Being a leader means something
Don’t ask…let alone demand…to be a leader if you’re not ready for what that means.
That means you are an example to others.
That means that when there are “voluntary” meetings, you should be there. That means that when you have the opportunity to hurt or help your team members by the course of action you choose to take, you always choose “help”. You don’t vanish and make yourself inaccessible. You don’t refuse to have conversations about your future at the company.
That means that when crunch time hits, you’re the first one to dive in.
You don’t expect others to do what you’re unwilling to do yourself.
“Do as I say, not as I do” might work great with your kids…for a few years at least…but the ones who look to you for leadership and guidance will tolerate it for about twelve seconds.
It’s the A hole.
Don’t be the A hole.
I really don’t need to explain that any further, do I?

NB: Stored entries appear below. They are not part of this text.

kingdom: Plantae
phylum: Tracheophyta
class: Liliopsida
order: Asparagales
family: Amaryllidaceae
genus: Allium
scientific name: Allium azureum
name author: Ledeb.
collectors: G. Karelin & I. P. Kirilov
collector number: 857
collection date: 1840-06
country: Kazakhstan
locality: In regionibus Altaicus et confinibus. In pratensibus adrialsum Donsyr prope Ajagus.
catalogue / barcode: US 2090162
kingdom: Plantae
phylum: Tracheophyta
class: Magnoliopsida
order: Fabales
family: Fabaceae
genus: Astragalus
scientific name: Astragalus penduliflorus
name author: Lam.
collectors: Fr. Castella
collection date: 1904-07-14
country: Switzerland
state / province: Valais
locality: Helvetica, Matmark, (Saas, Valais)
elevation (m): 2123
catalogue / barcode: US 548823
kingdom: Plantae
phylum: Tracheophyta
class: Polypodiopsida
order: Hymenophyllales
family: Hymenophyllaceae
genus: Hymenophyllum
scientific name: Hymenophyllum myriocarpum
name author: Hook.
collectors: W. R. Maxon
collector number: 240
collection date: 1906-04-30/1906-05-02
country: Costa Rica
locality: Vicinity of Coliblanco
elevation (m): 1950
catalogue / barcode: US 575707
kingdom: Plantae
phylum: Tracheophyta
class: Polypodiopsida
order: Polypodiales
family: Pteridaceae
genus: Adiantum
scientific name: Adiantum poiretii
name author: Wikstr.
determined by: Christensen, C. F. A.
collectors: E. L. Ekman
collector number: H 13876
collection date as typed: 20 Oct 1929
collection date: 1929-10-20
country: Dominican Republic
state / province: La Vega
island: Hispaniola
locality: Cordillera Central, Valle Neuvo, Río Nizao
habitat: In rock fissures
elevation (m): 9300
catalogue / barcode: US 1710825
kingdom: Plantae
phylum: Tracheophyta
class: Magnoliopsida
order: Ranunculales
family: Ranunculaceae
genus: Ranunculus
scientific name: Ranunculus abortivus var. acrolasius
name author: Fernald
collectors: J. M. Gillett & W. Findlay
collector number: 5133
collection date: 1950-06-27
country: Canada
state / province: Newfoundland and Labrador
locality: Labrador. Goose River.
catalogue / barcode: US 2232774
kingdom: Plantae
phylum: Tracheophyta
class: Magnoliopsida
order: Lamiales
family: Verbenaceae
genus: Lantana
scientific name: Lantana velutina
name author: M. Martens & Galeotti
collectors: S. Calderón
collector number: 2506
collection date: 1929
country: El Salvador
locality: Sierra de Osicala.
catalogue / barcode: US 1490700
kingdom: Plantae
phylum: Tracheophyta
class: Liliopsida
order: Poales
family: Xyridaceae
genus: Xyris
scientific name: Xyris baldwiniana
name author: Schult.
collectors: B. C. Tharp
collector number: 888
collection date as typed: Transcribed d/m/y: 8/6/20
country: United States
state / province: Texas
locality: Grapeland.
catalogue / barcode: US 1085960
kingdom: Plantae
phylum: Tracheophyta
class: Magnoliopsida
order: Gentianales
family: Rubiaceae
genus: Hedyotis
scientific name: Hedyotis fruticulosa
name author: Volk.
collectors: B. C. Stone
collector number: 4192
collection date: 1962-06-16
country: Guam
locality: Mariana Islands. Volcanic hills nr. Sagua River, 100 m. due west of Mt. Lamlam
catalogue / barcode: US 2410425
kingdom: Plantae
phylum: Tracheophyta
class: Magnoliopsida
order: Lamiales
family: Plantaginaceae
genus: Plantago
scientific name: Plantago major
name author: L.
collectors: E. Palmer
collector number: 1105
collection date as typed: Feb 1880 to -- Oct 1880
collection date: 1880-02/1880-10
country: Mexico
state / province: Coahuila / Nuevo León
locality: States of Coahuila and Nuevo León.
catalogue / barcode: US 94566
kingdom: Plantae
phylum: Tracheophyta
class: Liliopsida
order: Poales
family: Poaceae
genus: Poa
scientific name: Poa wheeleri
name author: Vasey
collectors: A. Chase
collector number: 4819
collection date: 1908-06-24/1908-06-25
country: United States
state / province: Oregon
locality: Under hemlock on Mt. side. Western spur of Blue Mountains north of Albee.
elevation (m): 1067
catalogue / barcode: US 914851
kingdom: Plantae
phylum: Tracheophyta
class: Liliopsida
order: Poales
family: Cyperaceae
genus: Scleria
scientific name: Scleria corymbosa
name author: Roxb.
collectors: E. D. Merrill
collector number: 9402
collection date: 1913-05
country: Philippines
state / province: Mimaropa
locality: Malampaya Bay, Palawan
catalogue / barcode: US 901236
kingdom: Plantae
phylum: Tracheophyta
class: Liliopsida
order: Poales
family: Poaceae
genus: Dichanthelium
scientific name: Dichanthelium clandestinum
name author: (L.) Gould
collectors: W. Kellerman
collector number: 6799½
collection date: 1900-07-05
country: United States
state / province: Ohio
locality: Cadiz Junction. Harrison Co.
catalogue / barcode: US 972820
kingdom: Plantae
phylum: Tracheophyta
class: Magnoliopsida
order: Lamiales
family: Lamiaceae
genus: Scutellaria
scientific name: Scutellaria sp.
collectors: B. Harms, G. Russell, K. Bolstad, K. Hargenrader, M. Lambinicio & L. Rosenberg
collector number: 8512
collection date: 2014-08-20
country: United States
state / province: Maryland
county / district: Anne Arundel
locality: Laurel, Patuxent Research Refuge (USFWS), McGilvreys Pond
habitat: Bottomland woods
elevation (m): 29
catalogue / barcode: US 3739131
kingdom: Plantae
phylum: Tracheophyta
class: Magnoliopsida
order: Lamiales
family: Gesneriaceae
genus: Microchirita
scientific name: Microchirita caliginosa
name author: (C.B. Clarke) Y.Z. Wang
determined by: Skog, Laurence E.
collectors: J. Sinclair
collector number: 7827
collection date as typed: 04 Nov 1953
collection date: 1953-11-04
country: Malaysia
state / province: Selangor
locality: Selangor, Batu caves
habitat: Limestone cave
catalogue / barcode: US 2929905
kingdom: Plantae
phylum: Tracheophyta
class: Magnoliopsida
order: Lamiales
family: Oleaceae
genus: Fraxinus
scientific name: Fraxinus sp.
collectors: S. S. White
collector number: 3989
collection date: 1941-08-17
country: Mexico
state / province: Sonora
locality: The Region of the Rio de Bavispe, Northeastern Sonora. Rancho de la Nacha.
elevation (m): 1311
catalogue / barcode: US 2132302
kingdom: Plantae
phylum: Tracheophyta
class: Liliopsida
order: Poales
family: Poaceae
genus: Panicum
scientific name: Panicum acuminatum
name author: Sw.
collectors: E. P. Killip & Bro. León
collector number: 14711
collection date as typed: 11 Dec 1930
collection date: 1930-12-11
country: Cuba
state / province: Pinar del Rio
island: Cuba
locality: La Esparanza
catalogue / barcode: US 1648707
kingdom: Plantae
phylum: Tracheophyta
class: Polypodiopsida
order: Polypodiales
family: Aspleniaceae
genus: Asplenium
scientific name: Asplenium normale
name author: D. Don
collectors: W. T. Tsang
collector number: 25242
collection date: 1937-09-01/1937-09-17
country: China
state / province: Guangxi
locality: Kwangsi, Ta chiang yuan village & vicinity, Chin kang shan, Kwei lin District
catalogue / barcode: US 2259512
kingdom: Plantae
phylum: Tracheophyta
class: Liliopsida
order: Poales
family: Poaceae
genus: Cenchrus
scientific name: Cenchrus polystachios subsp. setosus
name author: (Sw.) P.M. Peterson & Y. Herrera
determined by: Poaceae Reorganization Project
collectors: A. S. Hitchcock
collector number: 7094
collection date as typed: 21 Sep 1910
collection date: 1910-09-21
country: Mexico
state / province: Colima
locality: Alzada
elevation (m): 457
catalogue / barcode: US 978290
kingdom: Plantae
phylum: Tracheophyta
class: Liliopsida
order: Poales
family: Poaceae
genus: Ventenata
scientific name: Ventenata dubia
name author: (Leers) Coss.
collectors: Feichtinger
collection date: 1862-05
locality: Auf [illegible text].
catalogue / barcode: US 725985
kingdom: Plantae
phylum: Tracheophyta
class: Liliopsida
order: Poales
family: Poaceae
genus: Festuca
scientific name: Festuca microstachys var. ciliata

The rules still apply to you
Yes, being a high performing individual tends to come along with some perks.
But remember…don’t be the A hole, and lead by example.
If you make a habit of “bending” (or even breaking) the rules, resentment will inevitably follow.
People will start to assume that you’re going to be late…even if you weren’t that day. They’ll just assume that you’re screwing off at a three hour lunch…even when you’re really at a client location busting your ass.
So just…don’t. Don’t be that guy.
And yeah, we hardly ever call anyone out by name with this kind of entry…but what are the odds that Suh’s going to show up at one of our events?
If he does, I’ll be hiding behind Bob.